More than 550 public school trustees are in Boise this week for the Idaho School Boards Association’s annual convention.
Trustees from across the state are networking and attending workshops at the three-day event, hosted at the downtown Boise Centre. Members will also set the association’s policy agenda.
Funding for school facilities and special education have been popular topics at this week’s conference, said Misty Swanson, ISBA’s executive director. So have private school choice, literacy and student achievement.
Trustees are hoping to find ways that school boards can “enhance student achievement and help students grow and learn statewide,” Swanson told Idaho Education News.
School board members are elected volunteers who oversee local spending and policies as well as administrators and teachers. The ISBA is an advocacy group that lobbies for trustees at the Legislature and offers training opportunities, like the annual conference.

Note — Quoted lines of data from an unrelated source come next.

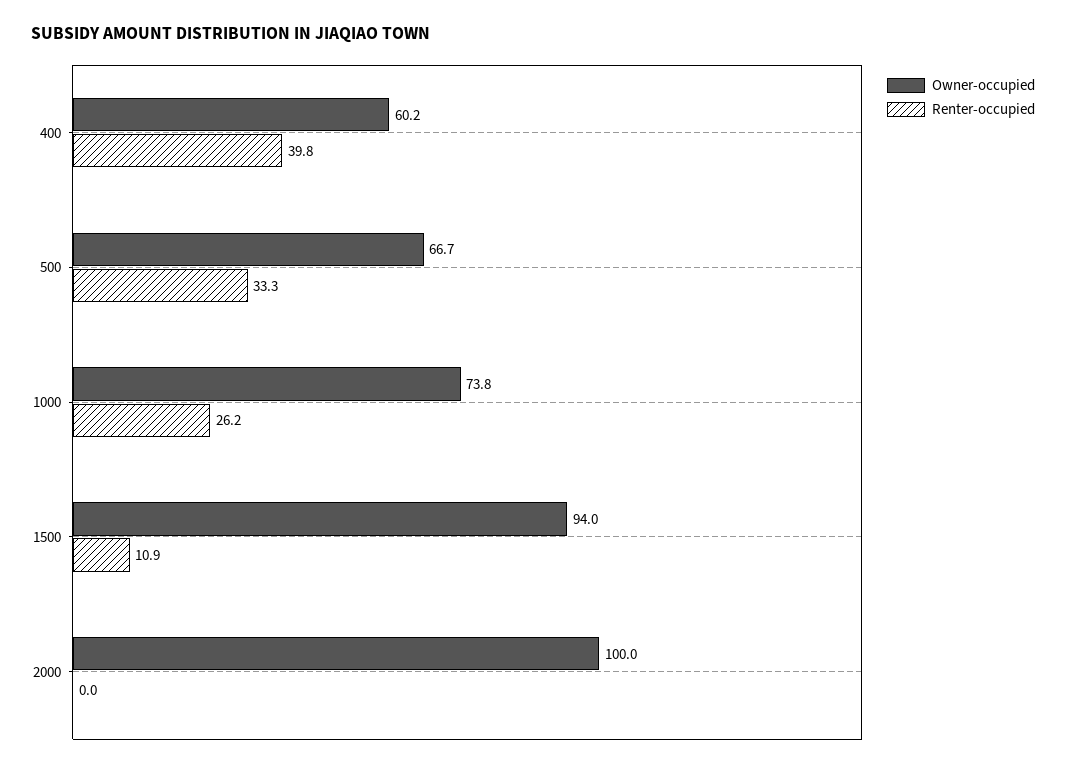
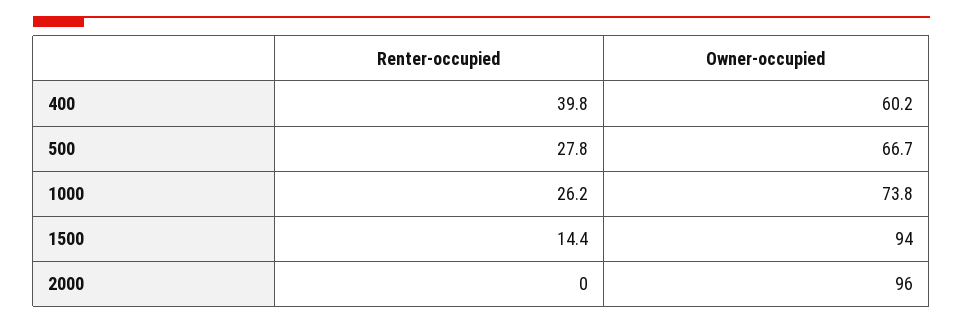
  {
    "Owner-occupied": {
      "400": 60.2,
      "500": 66.7,
      "1000": 73.8,
      "1500": 94,
-     "2000": 100
+     "2000": 96
    },
    "Renter-occupied": {
      "400": 39.8,
-     "500": 33.3,
+     "500": 27.8,
      "1000": 26.2,
-     "1500": 10.9,
+     "1500": 14.4,
      "2000": 0
    }
  }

Workshops this week have covered everything a new, or experienced, school board member should know, from budgeting and public transparency to navigating education politics and hiring a superintendent.

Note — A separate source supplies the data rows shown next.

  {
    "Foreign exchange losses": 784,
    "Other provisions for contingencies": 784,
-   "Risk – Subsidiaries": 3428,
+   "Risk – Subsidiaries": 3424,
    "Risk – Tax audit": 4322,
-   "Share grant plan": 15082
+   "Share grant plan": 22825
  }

Emily Freeman, an eight-year trustee in the Firth School District, said the most useful session that she attended reviewed community partnerships that help school districts provide resources they aren’t always equipped for, like mental health services.
“There are community members out there that are willing to help, and provide trusting environments for students to be able to find a trusting adult,” Freeman told EdNews.
Another popular session Thursday explored the potential harms that private school vouchers or education savings accounts can cause public schools. The crowded room of trustees appeared receptive to a presentation by Beth Lewis of Save Our Schools Arizona, who critiqued the effects of Arizona’s education savings account program, including a shortfall in the state’s budget this year followed by spending cuts in public schools.
Meanwhile, Idaho lawmakers and political candidates are telling school officials that a private school choice program will pass next legislative session, said Marisela Pesina, board chairwoman in the Caldwell School District.
“It’s so disheartening,” Pesina said. “We still want to fight.”
ISBA members are scheduled to consider a resolution that opposes public funds for private schooling. That’s along with a suite of other proposed policy positions, including one that calls for prioritizing early learning initiatives and another that opposes a state mandate on arming teachers and staff.
Trustees will vote on the resolutions Friday, and ISBA will have its “marching orders” heading into the legislative session, which starts in January, Swanson said.
“We do our very best at the capitol building and with our Legislature,” she said. “You don’t always accomplish what the trustees are hoping that you do, but we certainly try our hardest.”